Y casi como una descripción de lo que se observa en la Argentina, los técnicos del FMI alertan que “las tasas de inflación en el sector de servicios -desde alquileres de viviendas hasta servicios personales- parecen estar subiendo desde niveles que ya son elevados y difícilmente vayan a disminuir con rapidez.

Estas presiones pueden verse exacerbadas por un rápido crecimiento de los salarios nominales”.

Agregan: “En países con mercados laborales sólidos, los salarios nominales podrían comenzar a subir con rapidez, más de lo que las empresas son capaces de absorber razonablemente, a lo que podría sumarse el traslado de este aumento de los costos laborales unitarios a los precios.

Estos ‘efectos de segunda ronda’ se traducirían en una inflación más persistente y expectativas en aumento”.

Nuevamente, en el ámbito local se advierte una reacción similar en el caso de los “gremios fuertes”, incluidos los estatales que en la mirada de muchos economistas locales puede desembocar en una estampida de precios, como ocurrió a mediados de los 70, con el “rodrigazo”, sobre todo dado el escenario de persistencia de atraso tarifario y cambiario, que afectan las expectativas de corto y mediano plazo.

En concreto, el informe sobre “La alta inflación pone a los bancos centrales en una situación difícil”, advierte que los mercados señalan una alta probabilidad de que persistan tasas de inflación superiores al 3% en los próximos años en Estados Unidos, la zona del euro y el Reino Unido.

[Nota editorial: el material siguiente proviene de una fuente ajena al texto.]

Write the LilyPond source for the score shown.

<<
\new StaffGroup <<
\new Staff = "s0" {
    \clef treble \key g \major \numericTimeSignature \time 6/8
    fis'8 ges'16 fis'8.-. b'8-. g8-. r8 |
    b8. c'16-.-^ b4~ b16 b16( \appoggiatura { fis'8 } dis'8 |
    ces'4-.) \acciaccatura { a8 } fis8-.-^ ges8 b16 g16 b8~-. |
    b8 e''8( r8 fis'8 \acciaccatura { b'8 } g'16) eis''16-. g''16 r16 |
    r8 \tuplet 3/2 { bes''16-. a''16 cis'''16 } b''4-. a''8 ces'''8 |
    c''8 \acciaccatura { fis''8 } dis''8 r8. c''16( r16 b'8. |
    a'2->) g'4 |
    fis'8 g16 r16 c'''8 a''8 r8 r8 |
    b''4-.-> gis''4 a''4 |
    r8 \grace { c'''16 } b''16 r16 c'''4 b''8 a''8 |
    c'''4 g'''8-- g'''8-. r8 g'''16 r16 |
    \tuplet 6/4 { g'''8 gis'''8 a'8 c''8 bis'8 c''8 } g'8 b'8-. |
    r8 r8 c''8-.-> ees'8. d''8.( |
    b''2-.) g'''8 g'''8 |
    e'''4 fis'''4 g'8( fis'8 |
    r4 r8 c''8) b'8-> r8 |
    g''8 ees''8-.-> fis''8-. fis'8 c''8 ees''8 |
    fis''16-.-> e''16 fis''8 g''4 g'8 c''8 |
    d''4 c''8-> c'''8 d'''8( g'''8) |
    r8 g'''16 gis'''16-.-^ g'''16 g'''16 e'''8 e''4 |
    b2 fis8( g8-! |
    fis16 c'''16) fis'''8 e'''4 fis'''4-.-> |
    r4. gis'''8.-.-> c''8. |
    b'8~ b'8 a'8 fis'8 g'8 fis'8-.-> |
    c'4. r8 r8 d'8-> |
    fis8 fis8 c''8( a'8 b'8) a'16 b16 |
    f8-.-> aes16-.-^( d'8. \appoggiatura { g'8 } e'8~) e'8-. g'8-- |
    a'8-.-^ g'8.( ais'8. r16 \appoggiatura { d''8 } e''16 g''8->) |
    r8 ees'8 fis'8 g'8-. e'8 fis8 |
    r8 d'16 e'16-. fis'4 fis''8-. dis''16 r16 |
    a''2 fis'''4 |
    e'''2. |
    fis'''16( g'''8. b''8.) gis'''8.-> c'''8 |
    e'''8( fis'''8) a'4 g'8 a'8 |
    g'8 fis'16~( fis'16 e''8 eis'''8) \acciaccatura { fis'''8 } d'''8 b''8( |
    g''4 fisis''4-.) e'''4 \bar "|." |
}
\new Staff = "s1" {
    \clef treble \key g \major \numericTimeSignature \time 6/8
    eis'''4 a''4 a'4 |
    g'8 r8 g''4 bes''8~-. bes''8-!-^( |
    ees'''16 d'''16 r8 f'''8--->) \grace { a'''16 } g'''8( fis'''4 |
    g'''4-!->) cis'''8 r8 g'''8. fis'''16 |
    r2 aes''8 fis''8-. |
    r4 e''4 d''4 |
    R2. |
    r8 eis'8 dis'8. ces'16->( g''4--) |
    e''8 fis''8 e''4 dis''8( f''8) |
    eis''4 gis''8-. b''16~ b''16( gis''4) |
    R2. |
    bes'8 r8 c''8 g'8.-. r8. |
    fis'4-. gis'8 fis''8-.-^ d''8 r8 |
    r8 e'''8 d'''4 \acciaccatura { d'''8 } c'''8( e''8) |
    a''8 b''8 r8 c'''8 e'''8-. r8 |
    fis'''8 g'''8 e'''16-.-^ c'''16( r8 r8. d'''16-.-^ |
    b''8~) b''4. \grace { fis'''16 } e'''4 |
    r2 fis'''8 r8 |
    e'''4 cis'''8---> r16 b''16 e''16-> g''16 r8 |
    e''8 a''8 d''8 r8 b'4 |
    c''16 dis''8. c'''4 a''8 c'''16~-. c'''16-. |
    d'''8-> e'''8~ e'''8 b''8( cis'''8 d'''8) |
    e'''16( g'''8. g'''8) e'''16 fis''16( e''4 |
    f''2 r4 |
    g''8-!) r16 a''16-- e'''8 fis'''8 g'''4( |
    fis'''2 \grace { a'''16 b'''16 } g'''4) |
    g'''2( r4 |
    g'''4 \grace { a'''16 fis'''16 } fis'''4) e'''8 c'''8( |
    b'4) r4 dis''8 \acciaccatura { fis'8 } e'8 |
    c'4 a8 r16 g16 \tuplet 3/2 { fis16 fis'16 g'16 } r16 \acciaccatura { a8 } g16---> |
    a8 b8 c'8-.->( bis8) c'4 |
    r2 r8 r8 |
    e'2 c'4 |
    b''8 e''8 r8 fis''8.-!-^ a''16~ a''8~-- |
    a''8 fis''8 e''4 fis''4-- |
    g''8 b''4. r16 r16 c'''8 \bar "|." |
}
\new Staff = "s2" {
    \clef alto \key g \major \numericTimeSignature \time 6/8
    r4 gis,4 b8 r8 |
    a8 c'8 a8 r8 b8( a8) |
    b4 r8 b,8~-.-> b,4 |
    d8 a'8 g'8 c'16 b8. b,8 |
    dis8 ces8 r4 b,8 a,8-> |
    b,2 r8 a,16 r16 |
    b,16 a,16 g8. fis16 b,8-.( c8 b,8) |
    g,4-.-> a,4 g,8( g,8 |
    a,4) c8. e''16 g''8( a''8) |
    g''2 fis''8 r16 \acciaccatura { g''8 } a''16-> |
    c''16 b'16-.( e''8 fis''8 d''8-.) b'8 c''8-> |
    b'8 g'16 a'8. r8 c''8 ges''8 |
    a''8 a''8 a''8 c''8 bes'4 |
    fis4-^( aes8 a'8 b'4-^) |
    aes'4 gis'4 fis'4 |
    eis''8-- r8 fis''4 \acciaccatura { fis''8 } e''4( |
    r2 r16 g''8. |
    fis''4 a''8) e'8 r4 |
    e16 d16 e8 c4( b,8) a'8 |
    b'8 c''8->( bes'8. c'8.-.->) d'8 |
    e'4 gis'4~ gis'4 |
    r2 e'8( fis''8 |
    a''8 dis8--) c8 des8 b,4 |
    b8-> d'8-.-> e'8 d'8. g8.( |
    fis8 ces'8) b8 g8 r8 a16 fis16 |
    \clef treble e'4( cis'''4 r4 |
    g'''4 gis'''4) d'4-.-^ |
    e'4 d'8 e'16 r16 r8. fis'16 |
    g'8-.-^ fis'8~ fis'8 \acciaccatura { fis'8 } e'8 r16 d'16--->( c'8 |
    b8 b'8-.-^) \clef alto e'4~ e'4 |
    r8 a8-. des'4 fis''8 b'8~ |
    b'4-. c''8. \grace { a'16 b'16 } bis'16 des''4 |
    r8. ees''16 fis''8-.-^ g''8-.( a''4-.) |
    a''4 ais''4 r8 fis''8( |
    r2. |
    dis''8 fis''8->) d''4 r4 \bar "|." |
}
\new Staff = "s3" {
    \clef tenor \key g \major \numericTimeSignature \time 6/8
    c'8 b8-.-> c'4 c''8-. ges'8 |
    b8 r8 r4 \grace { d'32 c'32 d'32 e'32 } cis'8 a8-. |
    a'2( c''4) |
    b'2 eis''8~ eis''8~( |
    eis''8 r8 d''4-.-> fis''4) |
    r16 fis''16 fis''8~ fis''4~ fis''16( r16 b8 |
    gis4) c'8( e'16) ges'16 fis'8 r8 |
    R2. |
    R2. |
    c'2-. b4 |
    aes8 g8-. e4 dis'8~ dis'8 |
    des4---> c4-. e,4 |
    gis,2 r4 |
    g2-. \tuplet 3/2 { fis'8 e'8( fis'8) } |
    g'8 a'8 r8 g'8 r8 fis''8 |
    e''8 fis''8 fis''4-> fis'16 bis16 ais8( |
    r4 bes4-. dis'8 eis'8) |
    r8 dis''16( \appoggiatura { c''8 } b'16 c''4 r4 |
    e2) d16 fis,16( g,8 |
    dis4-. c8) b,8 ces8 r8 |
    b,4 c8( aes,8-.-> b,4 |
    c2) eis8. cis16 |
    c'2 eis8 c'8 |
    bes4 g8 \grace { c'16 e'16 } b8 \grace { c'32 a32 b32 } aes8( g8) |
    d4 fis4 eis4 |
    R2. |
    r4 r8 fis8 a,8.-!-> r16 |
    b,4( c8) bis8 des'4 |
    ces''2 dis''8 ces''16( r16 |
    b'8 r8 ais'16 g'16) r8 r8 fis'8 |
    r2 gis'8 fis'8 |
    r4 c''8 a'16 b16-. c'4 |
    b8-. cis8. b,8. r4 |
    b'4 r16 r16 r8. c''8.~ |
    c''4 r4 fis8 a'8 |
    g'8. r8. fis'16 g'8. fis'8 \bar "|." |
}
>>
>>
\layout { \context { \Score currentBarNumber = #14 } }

En paralelo, en el caso argentino, el último Relevamiento de Expectativas de Mercado del BCRA estimó para la Argentina una aceleración de la tasa de inflación a fin de período de 50,9% en 2021 a 90% al cierre de 2022, y descenso gradual a 64,6% en 2023, con lo que de una brecha actual de 10 veces con el actual registro para los EEUU, subirá a más de 20 el próximo año.

De ahí que alertan Tobías Adrián, Christopher Erceg y Fabio Natalucci que posiblemente se necesiten medidas de mayor endurecimiento: “En un contexto de señales de liquidez ya escasa, una aceleración del aumento de las tasas podría traducirse en una mayor desvalorización de los activos de riesgo que afecte a las acciones, el crédito y los activos de mercados emergentes.

También puede suceder que el endurecimiento de las condiciones financieras sea desordenado, lo que pondría a prueba la resiliencia del sistema financiero y ejercería gran presión en particular sobre los mercados emergentes.

El apoyo público a la política de restricción monetaria, que hoy en día es fuerte frente a una inflación que registra máximos desde hace varias décadas, podría verse socavado por los crecientes costos económicos y de empleo”.

Aun así, los economistas consideran que “recobrar la estabilidad de precios tiene vital importancia y es condición necesaria para un crecimiento económico sostenido.

La elevada inflación de las décadas de 1960 y 1970 ha enseñado que la demora en aplicar una política restrictiva conlleva un endurecimiento posterior mucho más costoso para volver a anclar las expectativas de inflación y restablecer la credibilidad de las políticas”.